年明けに筋金入りのアマチュアフォークミュージシャンと打ち合わせした単行本企画がスタート。今週から会社に詰めて,改訂版の原稿作成にかかわってもらっている。10時~17時で,そのことだけをお願いする。私は,こういうふうに他人から仕事を頼まれることはないだろうなあ,と思いながら,通勤時間に平井和正『真幻魔大戦』をまだ読んでいる。舞台がニューヨークに変わってから,ますますメリハリがなくなってきたような感じがする。刊行時に読んだ記憶はすっかり失せているので,この時期の平井和正のアラが目についてしかたない。

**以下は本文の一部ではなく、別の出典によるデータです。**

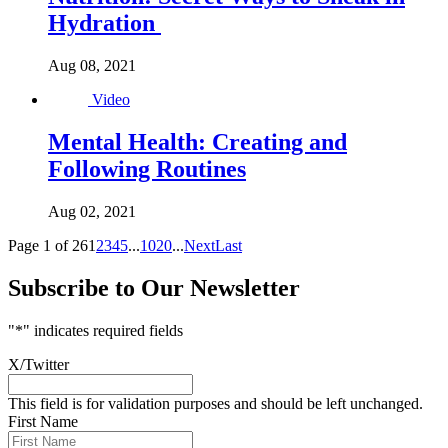
Hydration
Aug 08, 2021
Video
Mental Health: Creating and
Following Routines
Aug 02, 2021
Page 1 of 26
1
2
3
4
5
...
10
20
...
Next
Last
Subscribe to Our Newsletter
"
*
" indicates required fields
X/Twitter
This field is for validation purposes and should be left unchanged.
First Name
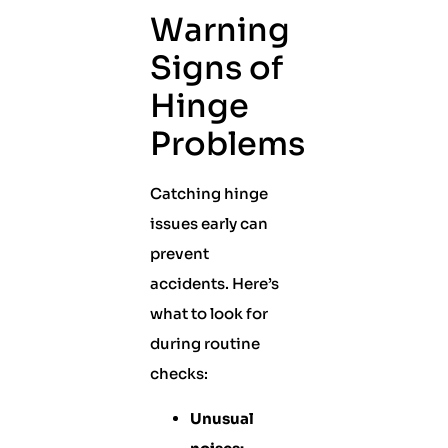
Warning
Signs of
Hinge
Problems
Catching hinge
issues early can
prevent
accidents. Here’s
what to look for
during routine
checks:
Unusual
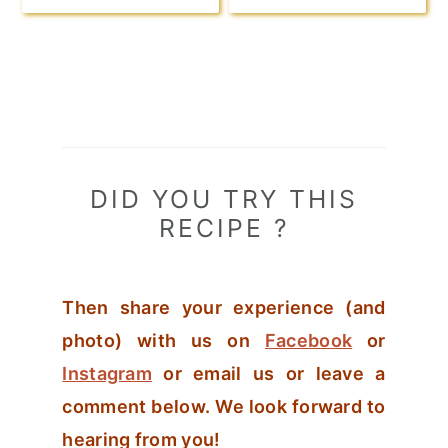
DID YOU TRY THIS
RECIPE ?
Then share your experience (and
photo) with us on
Facebook
or
Instagram
or email us or leave a
comment below. We look forward to
hearing from you!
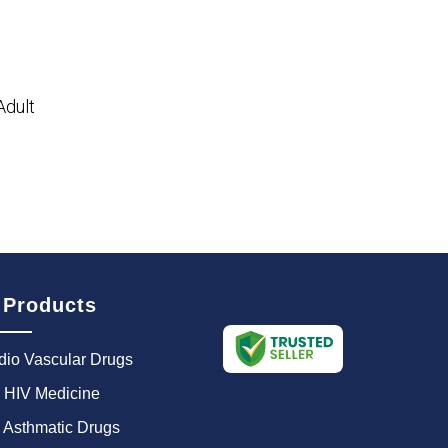
Adult
 Products
dio Vascular Drugs
i HIV Medicine
i Asthmatic Drugs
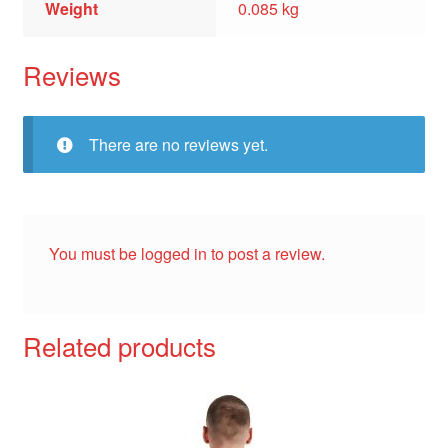
Weight
0.085 kg
Reviews
There are no reviews yet.
You must be
logged in
to post a review.
Related products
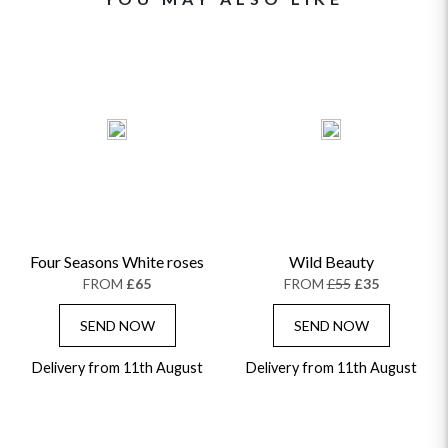
Four Seasons White roses
Wild Beauty
FROM
£65
FROM
£55
£35
SEND NOW
SEND NOW
Delivery from 11th August
Delivery from 11th August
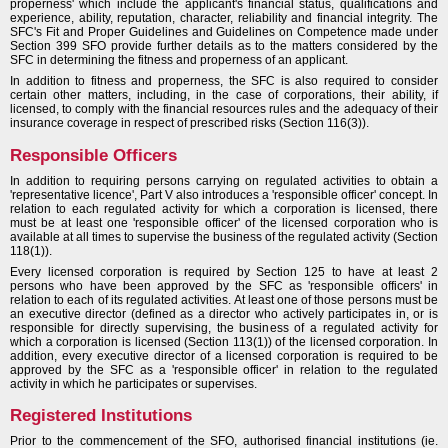
properness' which include the applicant's financial status, qualifications and
experience, ability, reputation, character, reliability and financial integrity. The
SFC's Fit and Proper Guidelines and Guidelines on Competence made under
Section 399 SFO provide further details as to the matters considered by the
SFC in determining the fitness and properness of an applicant.
In addition to fitness and properness, the SFC is also required to consider
certain other matters, including, in the case of corporations, their ability, if
licensed, to comply with the financial resources rules and the adequacy of their
insurance coverage in respect of prescribed risks (Section 116(3)).
Responsible Officers
In addition to requiring persons carrying on regulated activities to obtain a
'representative licence', Part V also introduces a 'responsible officer' concept. In
relation to each regulated activity for which a corporation is licensed, there
must be at least one 'responsible officer' of the licensed corporation who is
available at all times to supervise the business of the regulated activity (Section
118(1)).
Every licensed corporation is required by Section 125 to have at least 2
persons who have been approved by the SFC as 'responsible officers' in
relation to each of its regulated activities. At least one of those persons must be
an executive director (defined as a director who actively participates in, or is
responsible for directly supervising, the business of a regulated activity for
which a corporation is licensed (Section 113(1)) of the licensed corporation. In
addition, every executive director of a licensed corporation is required to be
approved by the SFC as a 'responsible officer' in relation to the regulated
activity in which he participates or supervises.
Registered Institutions
Prior to the commencement of the SFO, authorised financial institutions (ie.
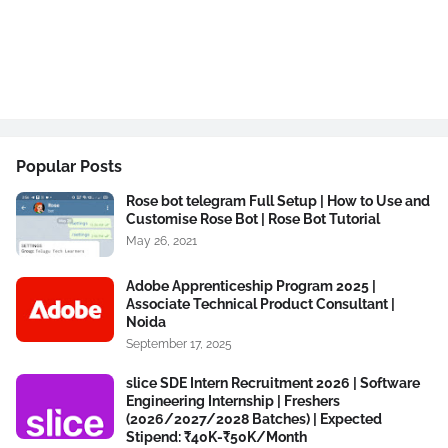
Popular Posts
Rose bot telegram Full Setup | How to Use and
Customise Rose Bot | Rose Bot Tutorial
May 26, 2021
Adobe Apprenticeship Program 2025 |
Associate Technical Product Consultant |
Noida
September 17, 2025
slice SDE Intern Recruitment 2026 | Software
Engineering Internship | Freshers
(2026/2027/2028 Batches) | Expected
Stipend: ₹40K-₹50K/Month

Zineどころか,週末のみちくさ市の準備をまったくしていない。土曜日の午前中は仕事の打ち合わせだから,半日で済ませることになりそうだ。

年末年始に,ホイジンガの『朝の影のなかに』を捲っていた。SNSに留めた抜き書きを貼り付けておく。

私がオプティミストというときに、それは、おそろしいほどまでに堕落と腐敗を示す数々の徴候にとりかこまれながらも、明るい調子で、まあ、それほどわるくはないさ。みんなけっこううまくいっているさ! と叫ぶ手合のことではない。よくあるほうへとむかう道がほとんどみつからないばあいでも、なお希望を失わない人のことを、私はオプティミストと呼ぶのである。

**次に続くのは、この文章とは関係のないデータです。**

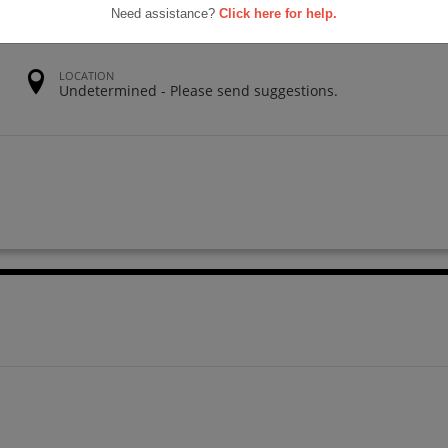
Need assistance?
Click here for help.
LOCATION
Undetermined - Please send suggestions.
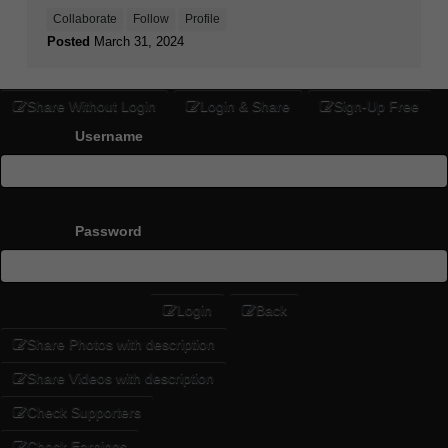
Collaborate
Follow
Profile
Posted
March 31, 2024
Share Without Login
Login & Share
Sign-Up Free
Username
Password
Login
Back
Share Photos with description
Share Videos with description
Check Supporters
Check Earnings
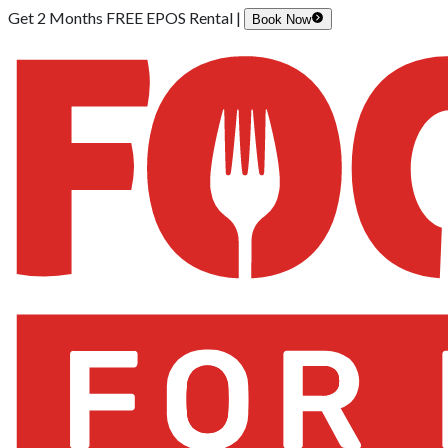
Get 2 Months FREE EPOS Rental |
Book Now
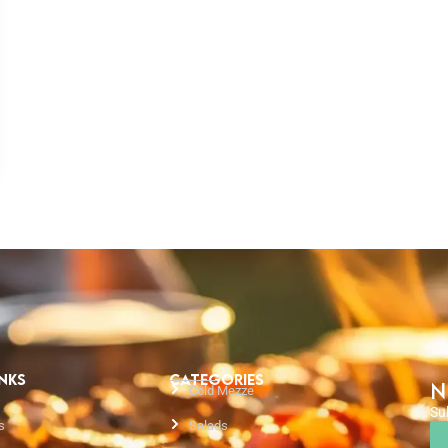
INKS
CATEGORIES
N
Cold Mezze
Su
s
Salads
Em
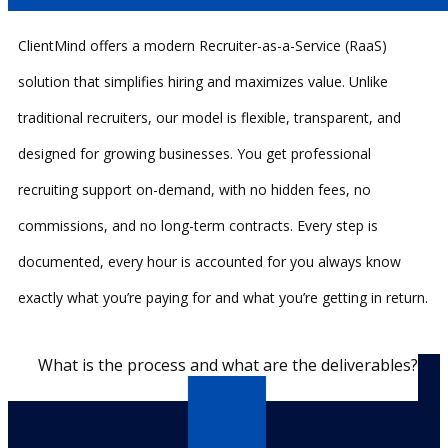
ClientMind offers a modern Recruiter-as-a-Service (RaaS)
solution that simplifies hiring and maximizes value. Unlike
traditional recruiters, our model is flexible, transparent, and
designed for growing businesses. You get professional
recruiting support on-demand, with no hidden fees, no
commissions, and no long-term contracts. Every step is
documented, every hour is accounted for you always know
exactly what you’re paying for and what you’re getting in return.
What is the process and what are the deliverables?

科学の誤用ということについての判断は、直接、人間の生命をほろぼし、大量に財貨を破壊する手段の開発を問題にするばあい、いっそう批判の牙をとぎすます。この文章の筆者たるわたしは、けっして絶対無抵抗主義を標榜するたぐいの急進平和主義者ではない。人を殺すことは否定する。だが、それでは個人の正当防衛とか法秩序の維持とかについてはどう考えるかといわれれば、わたしは判断を保留する。いや、それどころではない、国民はその祖国に仕え、軍事義務の命ずるところにしたがって人を殺し、みずからも生命をすてる用意がなければならないとわたしは確信しているのだ。しかしながら、なおかつ、わたしはこうおもう、もしも選択せよということであるならば、人類全体の過誤の上にのっかった少数者の生存という事態よりは、むしろ自由意志にもとづく全員の死滅がえらばれるという、そのような状況も考えられるのではないかと。
(中略)
だが、しかし、いったいなぜここまできてしまったのか、歴史上ありとあらゆる文明が、高次低次の別を問わず、これは神のはたらき、あるいはまた運命の、デモンの、自然のはたらきとみておそれたような作用をもたらす手段を使って、科学のたすけをかりて、なぜ、人間同士たがいに戦いあわなければならないのか。この世界を存立せしめる第一原理をあざわらう悪魔の嘲笑がきこえるではないか。それくらいならば、わたし罪深い人類は、おのれじしんの無価値性のうちに没落していってしかるべきであろう。